Tüm dikkatin ile televizyona odaklanmışken Sherlock'un odasından ses gelir.
Korku ile kalkarak yavaş adımlarla Sherlock'un odasına girersin.
"Sherlock?"
Yerde gördüğün Sherlock'un bedeni ile hızla Sherlock'a yapıştırsın.
"Aman tanrım, Sherlock! İyi misin?"
Sherlock yüz üstü düşmüş olduğu için yerden boğuk boğuk sesi geldi.
Sen onun gece boyu uyumamış olduğunu hatırlayınca yavaşça yerinden kaldırmaya çalıştın.
Sherlock'u tutmaya çalışırken onun göründüğünden daha ağır olduğunu fark ettin.
Onu yatağa bıraktığın da orada bir şey senide çekti ve sende yatağa hızla yatağa, Sherlock'un yanına düştün.
Dikkatle baktığında Sherlock'un ellerinin beline dolanmış olduğunu gördün.
Ellerin ile Sherlock'un ellerini belinden çekmeye çalıştın ama Sherlock ellerini beline biraz daha sardı.
Yavaşça seslendin.
"Sherlock, ellerin..."
Sherlock'un sesi yastık yüzünden tekrar boğuk çıkmıştı.
"Yanımda yat Y/N, lütfen..."
Kaşların çatıldı.
"Olmaz Sherl, lütfen. Senin uyuman gerek."

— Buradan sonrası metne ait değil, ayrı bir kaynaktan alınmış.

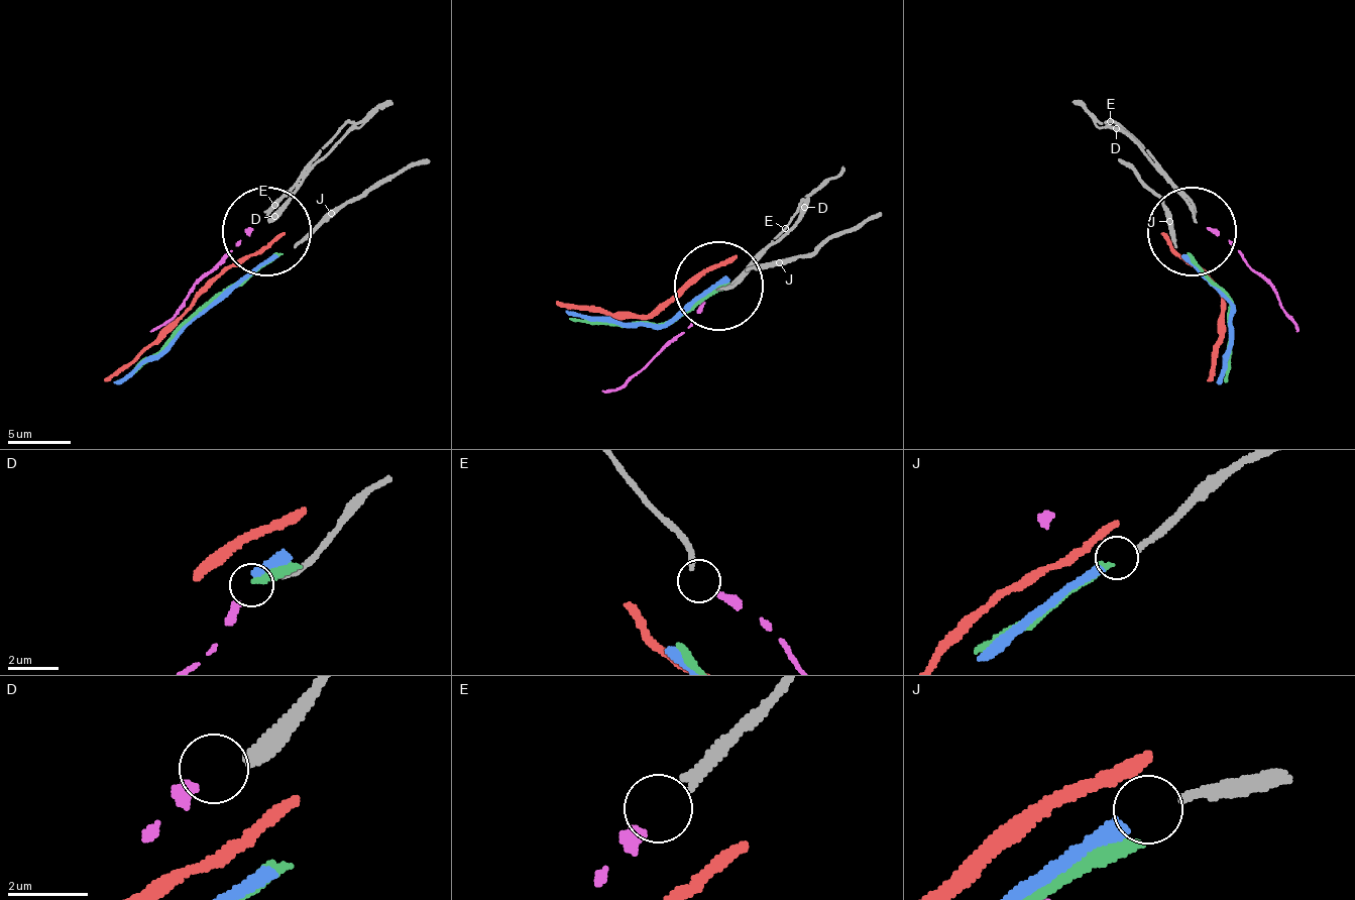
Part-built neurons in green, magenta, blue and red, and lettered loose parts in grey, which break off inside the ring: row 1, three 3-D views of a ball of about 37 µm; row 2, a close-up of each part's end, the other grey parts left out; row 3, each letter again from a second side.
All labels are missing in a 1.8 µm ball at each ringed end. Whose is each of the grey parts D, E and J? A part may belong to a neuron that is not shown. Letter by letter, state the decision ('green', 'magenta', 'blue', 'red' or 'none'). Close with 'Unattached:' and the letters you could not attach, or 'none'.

Sherlock yattığı yerden seni daha da yakınına çekti.
Gözlerin onun yüzünü ilk defa bu kadar yakından görüyordu.
Dikkatli bakarken tekrar Sherlock'a seslendin.
"Ah tamam Sherl, yanında yatıcam ama televizyonu kapatmam lazım."
"Gerek yok."
"Ne, hayır lütfen. Bak söz veriyorum tekrar gelicem. Hem ışıklarda açık."
Belinde ki eller gevşediğinde hızla kalktın ve içeri geçerek televizyon ile ışıkları kapattın.
Sherlock'un odasına geldiğinde kapıyı yavaşça kapatıp Sherlock'un yanına yattın.
Sherlock'un sana arkası dönüktü.
Sende ona arkanı döndün ve uyumaya çalıştın.
Ama beline dolanan eller buna hiç izin vermedi.
Burnuna dolan Sherlock'un kokusu ile belki böyle daha iyi olacağını düşündün.
***
Woaq one-shot.
Neys.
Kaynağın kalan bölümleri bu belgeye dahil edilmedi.